### About this task
Copy the records below word for word, from the line with "Could you please tell me what rotational" to the line with "The rotational speed is 4250 rpm", including both of those lines. Leave the pictures out of your copy.

### Entries provided
== Segment start ==

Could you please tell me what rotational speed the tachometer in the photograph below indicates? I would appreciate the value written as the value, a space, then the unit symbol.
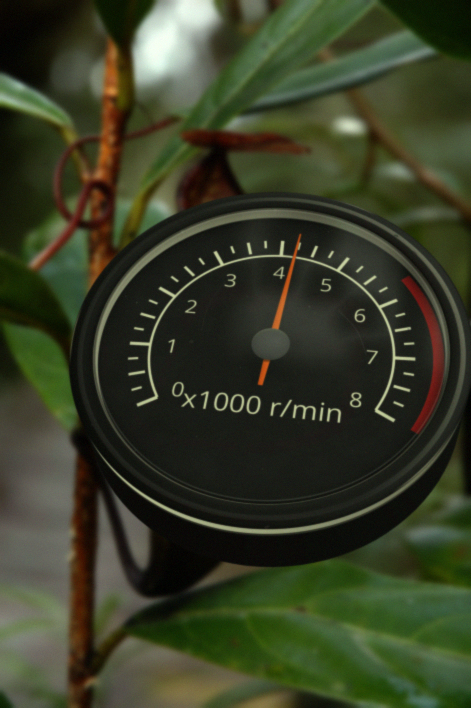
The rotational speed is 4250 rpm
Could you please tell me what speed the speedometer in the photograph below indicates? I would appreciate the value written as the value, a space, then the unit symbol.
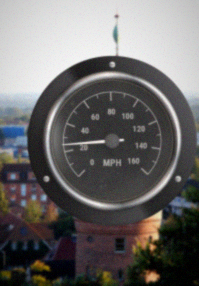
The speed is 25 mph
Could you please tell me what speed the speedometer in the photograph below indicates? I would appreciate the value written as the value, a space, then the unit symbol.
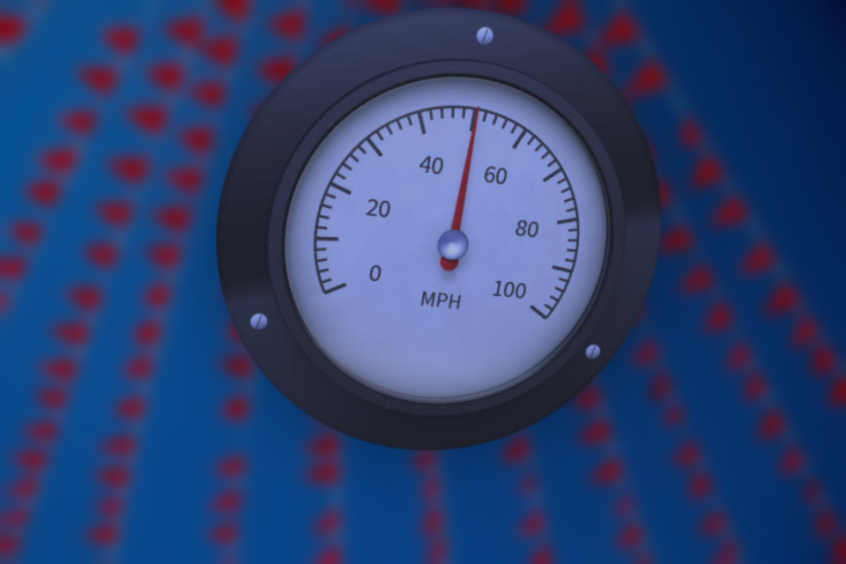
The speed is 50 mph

== Segment end ==
== Segment start ==

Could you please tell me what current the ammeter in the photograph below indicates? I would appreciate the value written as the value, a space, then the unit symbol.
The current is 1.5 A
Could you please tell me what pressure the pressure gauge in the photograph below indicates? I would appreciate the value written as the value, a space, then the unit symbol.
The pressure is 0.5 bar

== Segment end ==
== Segment start ==

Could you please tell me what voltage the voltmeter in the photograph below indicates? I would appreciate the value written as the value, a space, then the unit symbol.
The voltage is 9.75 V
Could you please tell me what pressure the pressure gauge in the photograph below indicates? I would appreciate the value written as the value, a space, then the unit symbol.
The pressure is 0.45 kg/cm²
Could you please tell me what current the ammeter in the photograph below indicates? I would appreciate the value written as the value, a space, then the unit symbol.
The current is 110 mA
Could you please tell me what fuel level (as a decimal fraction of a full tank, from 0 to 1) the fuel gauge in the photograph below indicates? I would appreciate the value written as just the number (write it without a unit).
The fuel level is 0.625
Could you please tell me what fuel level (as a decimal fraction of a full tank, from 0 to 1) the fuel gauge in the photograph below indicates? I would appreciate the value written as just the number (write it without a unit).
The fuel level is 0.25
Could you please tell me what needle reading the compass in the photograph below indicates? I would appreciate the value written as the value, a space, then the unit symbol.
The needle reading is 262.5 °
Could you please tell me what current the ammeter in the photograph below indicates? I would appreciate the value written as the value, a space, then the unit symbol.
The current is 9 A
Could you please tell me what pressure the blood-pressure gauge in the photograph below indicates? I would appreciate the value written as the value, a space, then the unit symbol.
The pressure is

== Segment end ==

### The answer
Could you please tell me what rotational speed the tachometer in the photograph below indicates? I would appreciate the value written as the value, a space, then the unit symbol.
The rotational speed is 4250 rpm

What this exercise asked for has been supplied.